A desktop environment, for all intents and purposes, defines your interface. Gnome and KDE do the same things, just in different ways; both give you access to the files on your Linux system through a file browser application similar to Windows Explorer, and both use something called a panel to “dock” all the stuff you require fast access to. Coolest of all, your Linux desktop can extend beyond the visible area of your monitor through the use of so-called virtual desktops. Switching between desktops is like switching between active applications.
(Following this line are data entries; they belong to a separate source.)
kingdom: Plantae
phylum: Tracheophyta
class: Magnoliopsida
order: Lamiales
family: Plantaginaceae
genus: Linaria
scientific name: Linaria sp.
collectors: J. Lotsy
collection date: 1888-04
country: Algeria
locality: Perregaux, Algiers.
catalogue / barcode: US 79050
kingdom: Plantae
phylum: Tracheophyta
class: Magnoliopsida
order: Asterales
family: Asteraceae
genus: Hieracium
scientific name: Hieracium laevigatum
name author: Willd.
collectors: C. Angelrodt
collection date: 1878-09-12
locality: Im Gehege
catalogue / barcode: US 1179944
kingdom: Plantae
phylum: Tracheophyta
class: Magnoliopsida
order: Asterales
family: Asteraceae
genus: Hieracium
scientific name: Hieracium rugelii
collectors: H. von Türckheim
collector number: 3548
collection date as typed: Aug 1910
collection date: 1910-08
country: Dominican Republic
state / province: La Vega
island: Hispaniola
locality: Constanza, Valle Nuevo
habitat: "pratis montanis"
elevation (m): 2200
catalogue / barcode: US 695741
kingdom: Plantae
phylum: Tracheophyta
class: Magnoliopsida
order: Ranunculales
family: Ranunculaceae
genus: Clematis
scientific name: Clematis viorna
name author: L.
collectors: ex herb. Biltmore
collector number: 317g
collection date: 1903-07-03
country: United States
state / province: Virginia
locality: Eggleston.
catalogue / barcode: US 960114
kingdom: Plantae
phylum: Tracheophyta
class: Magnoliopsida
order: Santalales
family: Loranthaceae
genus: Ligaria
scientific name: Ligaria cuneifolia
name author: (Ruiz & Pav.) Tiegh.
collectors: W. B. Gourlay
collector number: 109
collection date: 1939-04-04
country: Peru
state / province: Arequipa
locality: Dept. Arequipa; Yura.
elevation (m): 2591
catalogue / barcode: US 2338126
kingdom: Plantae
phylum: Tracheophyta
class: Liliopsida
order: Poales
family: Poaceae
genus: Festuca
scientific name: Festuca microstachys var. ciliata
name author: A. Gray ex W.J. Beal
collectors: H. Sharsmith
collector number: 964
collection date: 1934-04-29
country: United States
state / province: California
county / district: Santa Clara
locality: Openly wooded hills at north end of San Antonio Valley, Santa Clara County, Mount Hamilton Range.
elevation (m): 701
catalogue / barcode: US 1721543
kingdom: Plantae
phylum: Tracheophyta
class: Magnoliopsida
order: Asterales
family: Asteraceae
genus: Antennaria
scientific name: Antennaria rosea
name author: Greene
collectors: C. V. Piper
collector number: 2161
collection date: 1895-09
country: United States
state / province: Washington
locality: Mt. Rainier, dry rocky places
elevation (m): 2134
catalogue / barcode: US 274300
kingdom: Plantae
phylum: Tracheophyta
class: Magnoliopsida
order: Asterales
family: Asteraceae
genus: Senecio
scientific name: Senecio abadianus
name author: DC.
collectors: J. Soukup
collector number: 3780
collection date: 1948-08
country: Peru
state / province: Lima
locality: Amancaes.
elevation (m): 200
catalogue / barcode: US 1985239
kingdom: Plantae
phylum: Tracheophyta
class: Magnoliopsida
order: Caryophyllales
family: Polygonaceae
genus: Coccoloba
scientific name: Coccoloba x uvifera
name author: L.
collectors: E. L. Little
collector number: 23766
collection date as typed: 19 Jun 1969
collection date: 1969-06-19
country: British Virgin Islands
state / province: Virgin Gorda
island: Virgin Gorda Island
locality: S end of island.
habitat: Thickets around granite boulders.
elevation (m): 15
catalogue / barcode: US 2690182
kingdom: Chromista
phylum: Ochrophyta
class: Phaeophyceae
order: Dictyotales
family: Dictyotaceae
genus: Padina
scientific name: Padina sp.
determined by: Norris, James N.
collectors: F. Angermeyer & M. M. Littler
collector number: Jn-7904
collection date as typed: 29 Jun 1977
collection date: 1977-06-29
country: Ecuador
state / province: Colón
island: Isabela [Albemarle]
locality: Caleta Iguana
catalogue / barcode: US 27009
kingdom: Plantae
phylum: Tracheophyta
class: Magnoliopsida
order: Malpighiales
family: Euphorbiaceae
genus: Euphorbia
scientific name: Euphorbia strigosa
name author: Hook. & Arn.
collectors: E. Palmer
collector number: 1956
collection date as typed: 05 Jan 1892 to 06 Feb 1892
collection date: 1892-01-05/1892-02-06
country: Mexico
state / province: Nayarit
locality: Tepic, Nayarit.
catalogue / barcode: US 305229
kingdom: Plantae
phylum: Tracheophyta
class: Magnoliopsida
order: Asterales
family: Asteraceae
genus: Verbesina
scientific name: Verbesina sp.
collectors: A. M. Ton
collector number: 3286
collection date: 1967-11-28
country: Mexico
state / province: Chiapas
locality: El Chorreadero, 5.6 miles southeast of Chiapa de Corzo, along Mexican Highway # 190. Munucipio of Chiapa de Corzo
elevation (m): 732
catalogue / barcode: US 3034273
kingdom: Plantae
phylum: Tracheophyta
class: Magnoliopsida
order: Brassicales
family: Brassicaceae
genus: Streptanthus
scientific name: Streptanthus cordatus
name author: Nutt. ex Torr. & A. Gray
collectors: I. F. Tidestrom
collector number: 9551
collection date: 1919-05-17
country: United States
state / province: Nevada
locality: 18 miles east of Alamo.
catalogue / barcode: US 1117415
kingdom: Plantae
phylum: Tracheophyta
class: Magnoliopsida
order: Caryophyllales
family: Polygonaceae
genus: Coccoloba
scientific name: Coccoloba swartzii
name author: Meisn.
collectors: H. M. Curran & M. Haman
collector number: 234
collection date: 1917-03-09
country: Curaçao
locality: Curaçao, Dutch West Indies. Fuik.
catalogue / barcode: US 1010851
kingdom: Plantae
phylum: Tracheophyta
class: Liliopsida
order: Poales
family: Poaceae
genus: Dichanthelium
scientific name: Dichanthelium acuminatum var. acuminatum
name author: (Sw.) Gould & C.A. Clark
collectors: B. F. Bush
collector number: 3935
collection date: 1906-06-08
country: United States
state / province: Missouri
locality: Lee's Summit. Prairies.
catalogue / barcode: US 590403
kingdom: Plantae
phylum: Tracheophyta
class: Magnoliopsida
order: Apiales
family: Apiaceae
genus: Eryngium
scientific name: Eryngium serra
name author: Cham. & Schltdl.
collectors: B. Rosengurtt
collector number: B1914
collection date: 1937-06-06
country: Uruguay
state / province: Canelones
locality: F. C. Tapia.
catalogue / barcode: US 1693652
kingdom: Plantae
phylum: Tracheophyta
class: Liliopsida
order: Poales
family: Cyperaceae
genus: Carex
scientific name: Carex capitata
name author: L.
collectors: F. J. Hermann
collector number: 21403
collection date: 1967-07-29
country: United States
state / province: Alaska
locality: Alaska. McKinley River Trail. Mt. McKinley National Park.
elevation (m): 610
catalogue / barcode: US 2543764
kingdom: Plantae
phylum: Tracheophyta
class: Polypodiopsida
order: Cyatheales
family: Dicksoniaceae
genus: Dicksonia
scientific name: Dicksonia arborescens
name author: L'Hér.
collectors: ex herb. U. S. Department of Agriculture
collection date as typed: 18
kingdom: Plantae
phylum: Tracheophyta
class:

LinuxPPC defaults to the Gnome desktop environment, but I prefer KDE because it runs slightly faster on my machine. Aside from creating user accounts for yourself (it’s bad practice to continually log into the system as the “root” user, for security reasons), one of the first things you’ll want to do is tell LinuxPPC where to access your stuff. Here, “stuff” can mean a Zip drive, a modem, another hard drive, or the partition you keep your Mac files on (as long as it’s not HFS+). LinuxPPC comes preconfigured to recognize your floppy drive and your CD-ROM drive. For anything else, you need to edit a text file called fstab
(the file system table). There are several ways to do this, but we’ll take the direct approach and open the file in KDE’s equivalent of SimpleText, called Text Editor. Here’s what fstab looks like:
/dev/sda5 / ext2 defaults 1 1 /dev/sda4 swap swap defaults 0 0 /dev/fd0 /mnt/floppy auto noauto 0 0 /dev/cdrom /mnt/cdrom auto noauto,users,ro 0 0 /dev/sdb4 /mnt/zip auto noauto,users 0 0
Column one tells Linux where each device is located, and column two tells it how to attach the accompanying files onto the main file system. The point here is simply to give you a taste of what you’re in for when you start using Linux. Something that a Mac user might normally consider insignificant under the Mac OS operates under an entirely different set of rules under Linux. By now, we’re dealing with Linux itself rather than specific quirks of LinuxPPC. At this point, once everything is up and running and functional, a good 1000-page Linux manual will get you started on the path to guru-dom. LinuxPPC does an admirable job of making Linux possible on a Mac, but doing something with it once you have it is an entirely different story.
MOL: Mac on Linux
There’s one last feature of LinuxPPC that deserves special attention. MOL is a special fringe benefit that Mac-based Linux users get to work and play with. It’s a special program that allow you to access the Mac OS from a window inside Linux. This is not emulation per se, since the Mac OS is simply being tricked into thinking it’s running normally rather than inside Linux. As a result, performance doesn’t suffer the way it does when you use Virtual PC to emulate Windows from the Mac OS. If you can get it to work, MOL allows you to get the both of best worlds without the annoying tedium of continually rebooting from one OS into the other every time you want to do something new. But that If is a rather big If. In my case, it means re-compiling the kernel with a special patch. Newer processors should be able to use MOL without this extra step, but some amount of creative configuration will have to take place.
Is Now The Time?
Most definitely. If you haven’t tried Linux yet, or have been waiting for the right moment, LinuxPPC 2000 can give you a functioning Linux system on your Mac in one shot, provided you do enough research up front. Even if it takes two or three installs—or more, as in my case—the reward is a fundamentally different approach to using your Mac, whether old or new.